Mock Up on Mu
Time Out says
We can rejoice that San Francisco’s Craig Baldwin still cuts up Z-movie turds into magnificently obsessive sci-fi collages—even if his project seems more zine era than blog.
His punky, underground aesthetic, appropriating protected footage and shaping it into anticorporate raspberries, isn’t quite as inflammatory as it used to be, mainly because everybody’s doing it (or did it in the ’90s). But it’s nice to see Baldwin’s still got fire. With Mock Up on Mu, he resurrects some of the more shadowy figures of California’s cult circles, like rocket scientist Jack Parsons and Scientology’s L. Ron Hubbard, and manufactures a crazy narrative partly set on the moon in the year 2019. Nuclear waste, floating space weapons, cocktail-bar seductions: All blur anarchically with footage and sound from sources ranging from The Brain That Wouldn’t Die to Capricorn One.
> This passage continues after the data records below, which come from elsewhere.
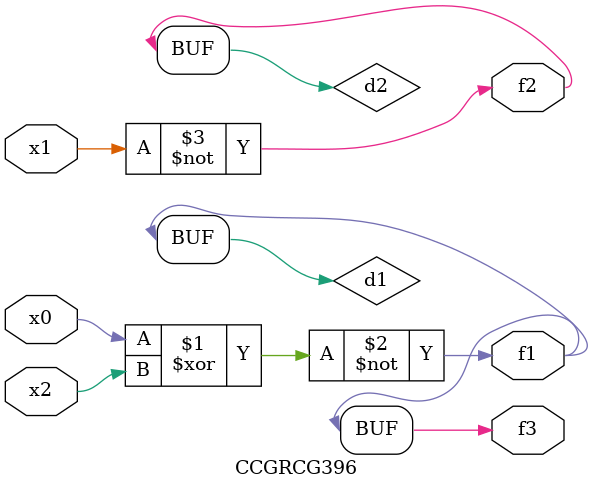
<source format=v>
module CCGRCG396(
	input x0, x1, x2,
	output f1, f2, f3
);

	wire d1, d2, d3;

	xnor (d1, x0, x2);
	nand (d2, x1);
	nor (d3, x1, x2);
	assign f1 = d1;
	assign f2 = d2;
	assign f3 = d1;
endmodule

</source>
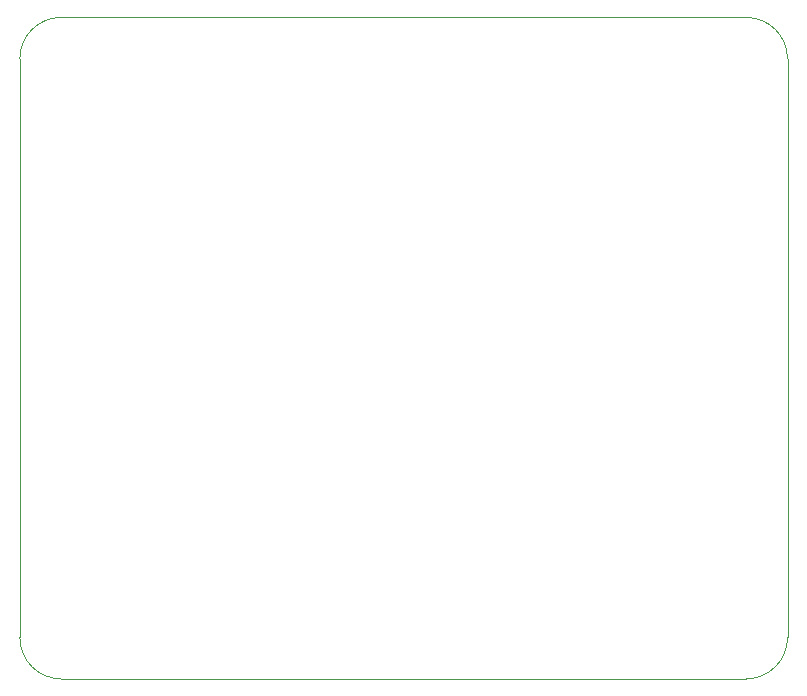
<source format=gm1>
G04 #@! TF.GenerationSoftware,KiCad,Pcbnew,7.0.9*
G04 #@! TF.CreationDate,2023-12-26T00:02:25-07:00*
G04 #@! TF.ProjectId,midi_test,6d696469-5f74-4657-9374-2e6b69636164,rev?*
G04 #@! TF.SameCoordinates,Original*
G04 #@! TF.FileFunction,Profile,NP*
%FSLAX46Y46*%
G04 Gerber Fmt 4.6, Leading zero omitted, Abs format (unit mm)*
G04 Created by KiCad (PCBNEW 7.0.9) date 2023-12-26 00:02:25*
%MOMM*%
%LPD*%
G01*
G04 APERTURE LIST*
G04 #@! TA.AperFunction,Profile*
%ADD10C,0.100000*%
G04 #@! TD*
G04 APERTURE END LIST*
D10*
X196500000Y-100000000D02*
G75*
G03*
X200000000Y-96500000I0J3500000D01*
G01*
X135000000Y-96500000D02*
G75*
G03*
X138500000Y-100000000I3500000J0D01*
G01*
X200000000Y-47500000D02*
G75*
G03*
X196500000Y-44000000I-3500000J0D01*
G01*
X200000000Y-47500000D02*
X200000000Y-96500000D01*
X138500000Y-44000000D02*
X196500000Y-44000000D01*
X135000000Y-96500000D02*
X135000000Y-47500000D01*
X138500000Y-44000000D02*
G75*
G03*
X135000000Y-47500000I0J-3500000D01*
G01*
X196500000Y-100000000D02*
X138500000Y-100000000D01*
M02*

</source>
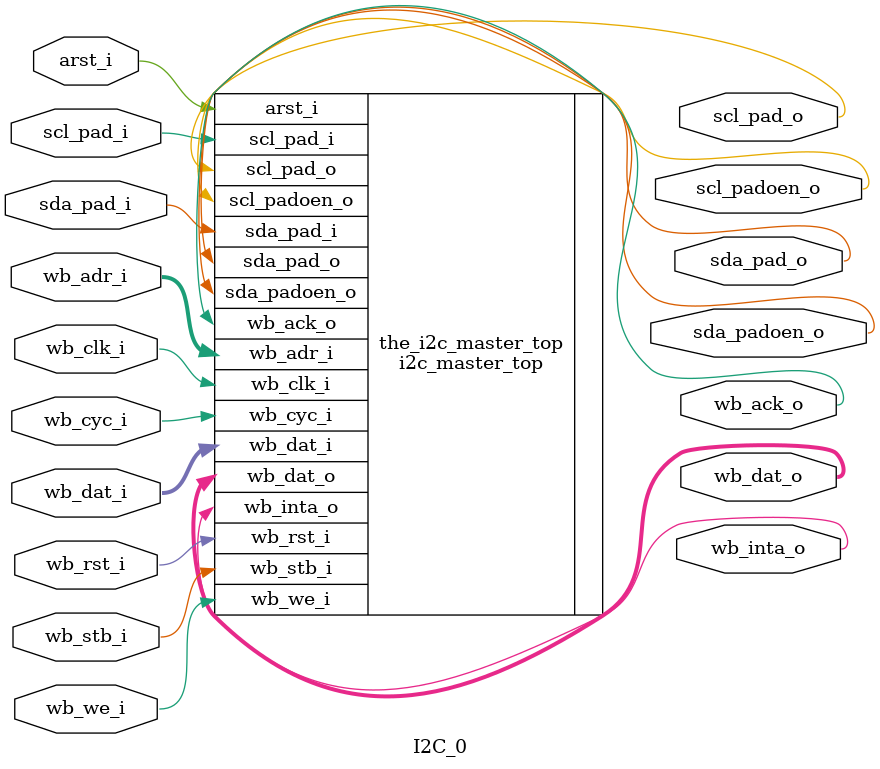
<source format=v>

`timescale 1ns / 100ps
// synthesis translate_on
module I2C_0 (
               // inputs:
                arst_i,
                scl_pad_i,
                sda_pad_i,
                wb_adr_i,
                wb_clk_i,
                wb_cyc_i,
                wb_dat_i,
                wb_rst_i,
                wb_stb_i,
                wb_we_i,

               // outputs:
                scl_pad_o,
                scl_padoen_o,
                sda_pad_o,
                sda_padoen_o,
                wb_ack_o,
                wb_dat_o,
                wb_inta_o
             );

  output           scl_pad_o;
  output           scl_padoen_o;
  output           sda_pad_o;
  output           sda_padoen_o;
  output           wb_ack_o;
  output  [  7: 0] wb_dat_o;
  output           wb_inta_o;
  input            arst_i;
  input            scl_pad_i;
  input            sda_pad_i;
  input   [  2: 0] wb_adr_i;
  input            wb_clk_i;
  input            wb_cyc_i;
  input   [  7: 0] wb_dat_i;
  input            wb_rst_i;
  input            wb_stb_i;
  input            wb_we_i;

  wire             scl_pad_o;
  wire             scl_padoen_o;
  wire             sda_pad_o;
  wire             sda_padoen_o;
  wire             wb_ack_o;
  wire    [  7: 0] wb_dat_o;
  wire             wb_inta_o;
  i2c_master_top the_i2c_master_top
    (
      .arst_i       (arst_i),
      .scl_pad_i    (scl_pad_i),
      .scl_pad_o    (scl_pad_o),
      .scl_padoen_o (scl_padoen_o),
      .sda_pad_i    (sda_pad_i),
      .sda_pad_o    (sda_pad_o),
      .sda_padoen_o (sda_padoen_o),
      .wb_ack_o     (wb_ack_o),
      .wb_adr_i     (wb_adr_i),
      .wb_clk_i     (wb_clk_i),
      .wb_cyc_i     (wb_cyc_i),
      .wb_dat_i     (wb_dat_i),
      .wb_dat_o     (wb_dat_o),
      .wb_inta_o    (wb_inta_o),
      .wb_rst_i     (wb_rst_i),
      .wb_stb_i     (wb_stb_i),
      .wb_we_i      (wb_we_i)
    );



endmodule


</source>
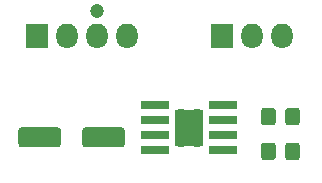
<source format=gbr>
%TF.GenerationSoftware,KiCad,Pcbnew,5.1.6*%
%TF.CreationDate,2020-06-25T18:24:33-05:00*%
%TF.ProjectId,fancontrol,66616e63-6f6e-4747-926f-6c2e6b696361,rev?*%
%TF.SameCoordinates,Original*%
%TF.FileFunction,Soldermask,Top*%
%TF.FilePolarity,Negative*%
%FSLAX46Y46*%
G04 Gerber Fmt 4.6, Leading zero omitted, Abs format (unit mm)*
G04 Created by KiCad (PCBNEW 5.1.6) date 2020-06-25 18:24:33*
%MOMM*%
%LPD*%
G01*
G04 APERTURE LIST*
%ADD10C,0.770000*%
%ADD11R,2.340000X0.640000*%
%ADD12R,2.400000X3.100000*%
%ADD13O,1.830000X2.130000*%
%ADD14R,1.830000X2.130000*%
%ADD15C,1.200000*%
G04 APERTURE END LIST*
D10*
%TO.C,U1*%
X156650000Y-98290000D03*
X155350000Y-98290000D03*
X156650000Y-95690000D03*
X156650000Y-96990000D03*
X155350000Y-96990000D03*
X155350000Y-95690000D03*
D11*
X158875000Y-95085000D03*
X158875000Y-96355000D03*
X158875000Y-97625000D03*
X158875000Y-98895000D03*
X153125000Y-98895000D03*
X153125000Y-97625000D03*
X153125000Y-96355000D03*
X153125000Y-95085000D03*
D12*
X156000000Y-96990000D03*
%TD*%
%TO.C,R1*%
G36*
G01*
X164130000Y-99458262D02*
X164130000Y-98501738D01*
G75*
G02*
X164401738Y-98230000I271738J0D01*
G01*
X165108262Y-98230000D01*
G75*
G02*
X165380000Y-98501738I0J-271738D01*
G01*
X165380000Y-99458262D01*
G75*
G02*
X165108262Y-99730000I-271738J0D01*
G01*
X164401738Y-99730000D01*
G75*
G02*
X164130000Y-99458262I0J271738D01*
G01*
G37*
G36*
G01*
X162080000Y-99458262D02*
X162080000Y-98501738D01*
G75*
G02*
X162351738Y-98230000I271738J0D01*
G01*
X163058262Y-98230000D01*
G75*
G02*
X163330000Y-98501738I0J-271738D01*
G01*
X163330000Y-99458262D01*
G75*
G02*
X163058262Y-99730000I-271738J0D01*
G01*
X162351738Y-99730000D01*
G75*
G02*
X162080000Y-99458262I0J271738D01*
G01*
G37*
%TD*%
D13*
%TO.C,J2*%
X163830000Y-89240000D03*
X161290000Y-89240000D03*
D14*
X158750000Y-89240000D03*
%TD*%
D15*
%TO.C,J1*%
X148180000Y-87080000D03*
D13*
X150720000Y-89240000D03*
X148180000Y-89240000D03*
X145640000Y-89240000D03*
D14*
X143100000Y-89240000D03*
%TD*%
%TO.C,C2*%
G36*
G01*
X164130000Y-96508262D02*
X164130000Y-95551738D01*
G75*
G02*
X164401738Y-95280000I271738J0D01*
G01*
X165108262Y-95280000D01*
G75*
G02*
X165380000Y-95551738I0J-271738D01*
G01*
X165380000Y-96508262D01*
G75*
G02*
X165108262Y-96780000I-271738J0D01*
G01*
X164401738Y-96780000D01*
G75*
G02*
X164130000Y-96508262I0J271738D01*
G01*
G37*
G36*
G01*
X162080000Y-96508262D02*
X162080000Y-95551738D01*
G75*
G02*
X162351738Y-95280000I271738J0D01*
G01*
X163058262Y-95280000D01*
G75*
G02*
X163330000Y-95551738I0J-271738D01*
G01*
X163330000Y-96508262D01*
G75*
G02*
X163058262Y-96780000I-271738J0D01*
G01*
X162351738Y-96780000D01*
G75*
G02*
X162080000Y-96508262I0J271738D01*
G01*
G37*
%TD*%
%TO.C,C1*%
G36*
G01*
X145150000Y-97205625D02*
X145150000Y-98374375D01*
G75*
G02*
X144884375Y-98640000I-265625J0D01*
G01*
X141815625Y-98640000D01*
G75*
G02*
X141550000Y-98374375I0J265625D01*
G01*
X141550000Y-97205625D01*
G75*
G02*
X141815625Y-96940000I265625J0D01*
G01*
X144884375Y-96940000D01*
G75*
G02*
X145150000Y-97205625I0J-265625D01*
G01*
G37*
G36*
G01*
X150550000Y-97205625D02*
X150550000Y-98374375D01*
G75*
G02*
X150284375Y-98640000I-265625J0D01*
G01*
X147215625Y-98640000D01*
G75*
G02*
X146950000Y-98374375I0J265625D01*
G01*
X146950000Y-97205625D01*
G75*
G02*
X147215625Y-96940000I265625J0D01*
G01*
X150284375Y-96940000D01*
G75*
G02*
X150550000Y-97205625I0J-265625D01*
G01*
G37*
%TD*%
M02*

</source>
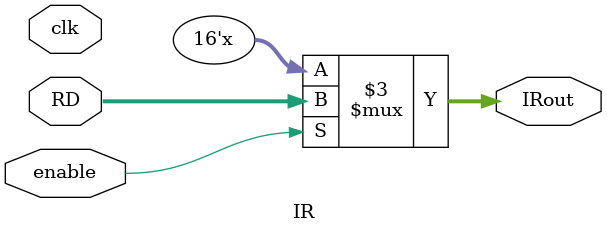
<source format=v>
`timescale 1ns / 1ps
module IR(
input [15:0] RD,
output reg [15:0] IRout,
input clk,
input enable
    );
always @ (clk) begin
	if (enable == 1) begin
		IRout <= RD;
	end
end
endmodule

</source>
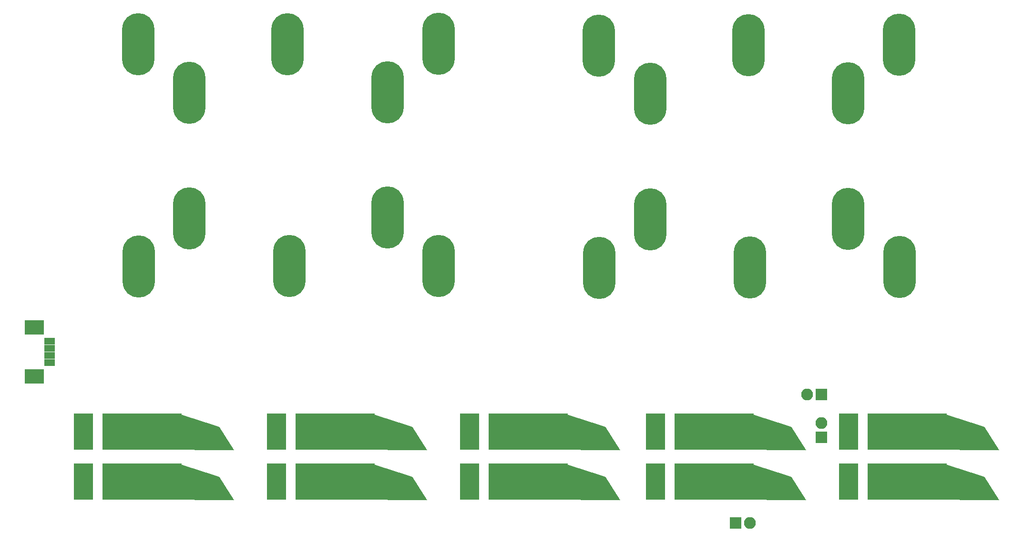
<source format=gts>
G04 #@! TF.FileFunction,Soldermask,Top*
%FSLAX46Y46*%
G04 Gerber Fmt 4.6, Leading zero omitted, Abs format (unit mm)*
G04 Created by KiCad (PCBNEW 4.0.7) date Fri Jul 20 16:26:56 2018*
%MOMM*%
%LPD*%
G01*
G04 APERTURE LIST*
%ADD10C,0.100000*%
%ADD11O,5.730000X11.060000*%
%ADD12R,3.400000X6.400000*%
%ADD13R,14.120000X6.400000*%
%ADD14R,4.400000X1.900000*%
%ADD15R,15.400000X1.400000*%
%ADD16R,2.100000X2.100000*%
%ADD17O,2.100000X2.100000*%
%ADD18R,1.900000X1.200000*%
%ADD19R,3.500000X2.600000*%
G04 APERTURE END LIST*
D10*
D11*
X212174800Y-50599200D03*
X247343800Y-50507200D03*
X203060800Y-42009200D03*
X229608800Y-41990200D03*
X256378800Y-41895200D03*
X247327800Y-72849200D03*
X212158800Y-72941200D03*
X256441800Y-81439200D03*
X229893800Y-81458200D03*
X203123800Y-81553200D03*
D12*
X111506000Y-110744000D03*
D13*
X121920000Y-110744000D03*
D10*
G36*
X128555000Y-113894000D02*
X128555000Y-107594000D01*
X135605000Y-109894000D01*
X135605000Y-111594000D01*
X128555000Y-113894000D01*
X128555000Y-113894000D01*
G37*
G36*
X138297000Y-114000500D02*
X131197000Y-114000500D01*
X133897000Y-109900500D01*
X135597000Y-109900500D01*
X138297000Y-114000500D01*
X138297000Y-114000500D01*
G37*
D14*
X130365500Y-113030000D03*
D15*
X123888500Y-113284000D03*
X122555000Y-113284000D03*
D12*
X145796000Y-110744000D03*
D13*
X156210000Y-110744000D03*
D10*
G36*
X162845000Y-113894000D02*
X162845000Y-107594000D01*
X169895000Y-109894000D01*
X169895000Y-111594000D01*
X162845000Y-113894000D01*
X162845000Y-113894000D01*
G37*
G36*
X172587000Y-114000500D02*
X165487000Y-114000500D01*
X168187000Y-109900500D01*
X169887000Y-109900500D01*
X172587000Y-114000500D01*
X172587000Y-114000500D01*
G37*
D14*
X164655500Y-113030000D03*
D15*
X158178500Y-113284000D03*
X156845000Y-113284000D03*
D11*
X130336000Y-50396000D03*
X165505000Y-50304000D03*
X121222000Y-41806000D03*
X147770000Y-41787000D03*
X174540000Y-41692000D03*
X165489000Y-72646000D03*
X130320000Y-72738000D03*
X174603000Y-81236000D03*
X148055000Y-81255000D03*
X121285000Y-81350000D03*
D12*
X180086000Y-110744000D03*
D13*
X190500000Y-110744000D03*
D10*
G36*
X197135000Y-113894000D02*
X197135000Y-107594000D01*
X204185000Y-109894000D01*
X204185000Y-111594000D01*
X197135000Y-113894000D01*
X197135000Y-113894000D01*
G37*
G36*
X206877000Y-114000500D02*
X199777000Y-114000500D01*
X202477000Y-109900500D01*
X204177000Y-109900500D01*
X206877000Y-114000500D01*
X206877000Y-114000500D01*
G37*
D14*
X198945500Y-113030000D03*
D15*
X192468500Y-113284000D03*
X191135000Y-113284000D03*
D12*
X213106000Y-110744000D03*
D13*
X223520000Y-110744000D03*
D10*
G36*
X230155000Y-113894000D02*
X230155000Y-107594000D01*
X237205000Y-109894000D01*
X237205000Y-111594000D01*
X230155000Y-113894000D01*
X230155000Y-113894000D01*
G37*
G36*
X239897000Y-114000500D02*
X232797000Y-114000500D01*
X235497000Y-109900500D01*
X237197000Y-109900500D01*
X239897000Y-114000500D01*
X239897000Y-114000500D01*
G37*
D14*
X231965500Y-113030000D03*
D15*
X225488500Y-113284000D03*
X224155000Y-113284000D03*
D12*
X247396000Y-110744000D03*
D13*
X257810000Y-110744000D03*
D10*
G36*
X264445000Y-113894000D02*
X264445000Y-107594000D01*
X271495000Y-109894000D01*
X271495000Y-111594000D01*
X264445000Y-113894000D01*
X264445000Y-113894000D01*
G37*
G36*
X274187000Y-114000500D02*
X267087000Y-114000500D01*
X269787000Y-109900500D01*
X271487000Y-109900500D01*
X274187000Y-114000500D01*
X274187000Y-114000500D01*
G37*
D14*
X266255500Y-113030000D03*
D15*
X259778500Y-113284000D03*
X258445000Y-113284000D03*
D12*
X111506000Y-119634000D03*
D13*
X121920000Y-119634000D03*
D10*
G36*
X128555000Y-122784000D02*
X128555000Y-116484000D01*
X135605000Y-118784000D01*
X135605000Y-120484000D01*
X128555000Y-122784000D01*
X128555000Y-122784000D01*
G37*
G36*
X138297000Y-122890500D02*
X131197000Y-122890500D01*
X133897000Y-118790500D01*
X135597000Y-118790500D01*
X138297000Y-122890500D01*
X138297000Y-122890500D01*
G37*
D14*
X130365500Y-121920000D03*
D15*
X123888500Y-122174000D03*
X122555000Y-122174000D03*
D12*
X145796000Y-119634000D03*
D13*
X156210000Y-119634000D03*
D10*
G36*
X162845000Y-122784000D02*
X162845000Y-116484000D01*
X169895000Y-118784000D01*
X169895000Y-120484000D01*
X162845000Y-122784000D01*
X162845000Y-122784000D01*
G37*
G36*
X172587000Y-122890500D02*
X165487000Y-122890500D01*
X168187000Y-118790500D01*
X169887000Y-118790500D01*
X172587000Y-122890500D01*
X172587000Y-122890500D01*
G37*
D14*
X164655500Y-121920000D03*
D15*
X158178500Y-122174000D03*
X156845000Y-122174000D03*
D12*
X180086000Y-119634000D03*
D13*
X190500000Y-119634000D03*
D10*
G36*
X197135000Y-122784000D02*
X197135000Y-116484000D01*
X204185000Y-118784000D01*
X204185000Y-120484000D01*
X197135000Y-122784000D01*
X197135000Y-122784000D01*
G37*
G36*
X206877000Y-122890500D02*
X199777000Y-122890500D01*
X202477000Y-118790500D01*
X204177000Y-118790500D01*
X206877000Y-122890500D01*
X206877000Y-122890500D01*
G37*
D14*
X198945500Y-121920000D03*
D15*
X192468500Y-122174000D03*
X191135000Y-122174000D03*
D12*
X213106000Y-119634000D03*
D13*
X223520000Y-119634000D03*
D10*
G36*
X230155000Y-122784000D02*
X230155000Y-116484000D01*
X237205000Y-118784000D01*
X237205000Y-120484000D01*
X230155000Y-122784000D01*
X230155000Y-122784000D01*
G37*
G36*
X239897000Y-122890500D02*
X232797000Y-122890500D01*
X235497000Y-118790500D01*
X237197000Y-118790500D01*
X239897000Y-122890500D01*
X239897000Y-122890500D01*
G37*
D14*
X231965500Y-121920000D03*
D15*
X225488500Y-122174000D03*
X224155000Y-122174000D03*
D12*
X247396000Y-119634000D03*
D13*
X257810000Y-119634000D03*
D10*
G36*
X264445000Y-122784000D02*
X264445000Y-116484000D01*
X271495000Y-118784000D01*
X271495000Y-120484000D01*
X264445000Y-122784000D01*
X264445000Y-122784000D01*
G37*
G36*
X274187000Y-122890500D02*
X267087000Y-122890500D01*
X269787000Y-118790500D01*
X271487000Y-118790500D01*
X274187000Y-122890500D01*
X274187000Y-122890500D01*
G37*
D14*
X266255500Y-121920000D03*
D15*
X259778500Y-122174000D03*
X258445000Y-122174000D03*
D16*
X242570000Y-111760000D03*
D17*
X242570000Y-109220000D03*
D16*
X227330000Y-127000000D03*
D17*
X229870000Y-127000000D03*
D18*
X105515000Y-94645000D03*
X105515000Y-95895000D03*
X105515000Y-97145000D03*
X105515000Y-98395000D03*
D19*
X102765000Y-92145000D03*
X102765000Y-100895000D03*
D16*
X242570000Y-104140000D03*
D17*
X240030000Y-104140000D03*
M02*

</source>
Does it work? Define work. Baldwin’s real subject, encapsulated in his jittery 1991 masterpiece, Tribulation 99: Alien Anomalies Under America, is paranoia. The slamming together of innocent images from the ’50s and ’60s into vast conspiracy theories bears the mark of a damaged mind, of self-scarring compulsion. This is why Mu, as welcome as it is, feels a little troublesome: a two-hour jeremiad from a techno-prophet trapped by his own fear. You have to let the movie wash over you—and even on Mu’s own terms, Baldwin has been more savage and clever elsewhere. Still, the film is as dizzy with reference as Paul’s Boutique. Baldwin trucks on, legalities be damned. You owe it to the spirit of all that’s alternative to support Anthology’s booking.